• **Task statement**:
All of the entries, apart from their pictures, are to be copied verbatim.

*** Opening of Task input ***

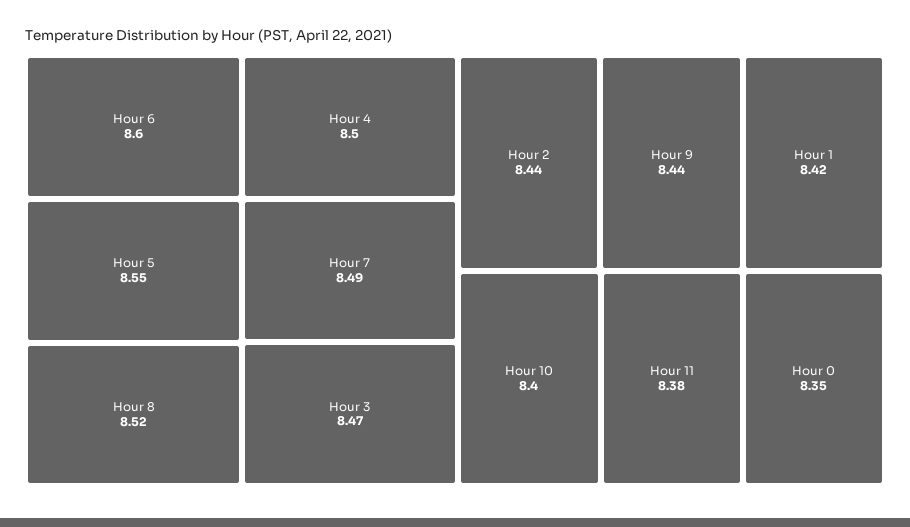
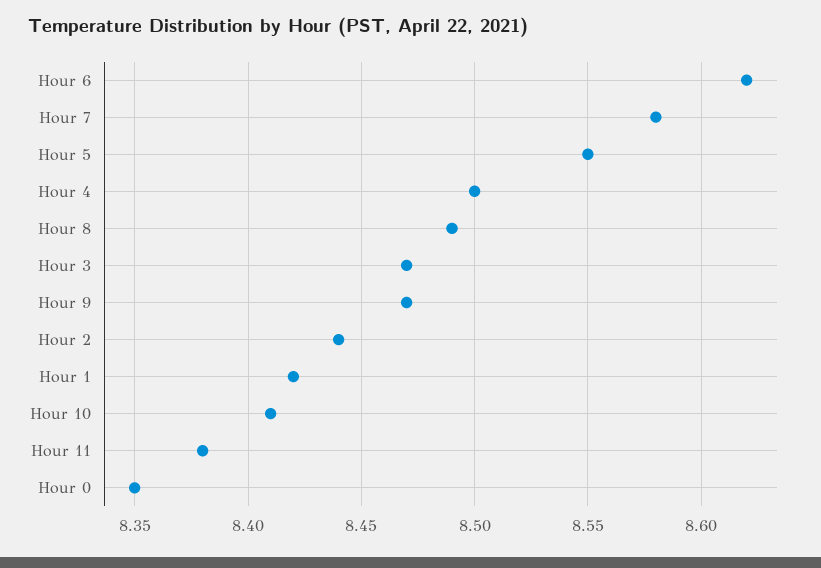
  {
-   "Hour 6": 8.6,
+   "Hour 6": 8.62,
    "Hour 5": 8.55,
-   "Hour 8": 8.52,
+   "Hour 8": 8.49,
    "Hour 4": 8.5,
-   "Hour 7": 8.49,
+   "Hour 7": 8.58,
    "Hour 3": 8.47,
    "Hour 2": 8.44,
-   "Hour 9": 8.44,
+   "Hour 9": 8.47,
    "Hour 1": 8.42,
-   "Hour 10": 8.4,
+   "Hour 10": 8.41,
    "Hour 11": 8.38,
    "Hour 0": 8.35
  }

*** Close of Task input ***

• **Finished task**:
  {
-   "Hour 6": 8.6,
+   "Hour 6": 8.62,
    "Hour 5": 8.55,
-   "Hour 8": 8.52,
+   "Hour 8": 8.49,
    "Hour 4": 8.5,
-   "Hour 7": 8.49,
+   "Hour 7": 8.58,
    "Hour 3": 8.47,
    "Hour 2": 8.44,
-   "Hour 9": 8.44,
+   "Hour 9": 8.47,
    "Hour 1": 8.42,
-   "Hour 10": 8.4,
+   "Hour 10": 8.41,
    "Hour 11": 8.38,
    "Hour 0": 8.35
  }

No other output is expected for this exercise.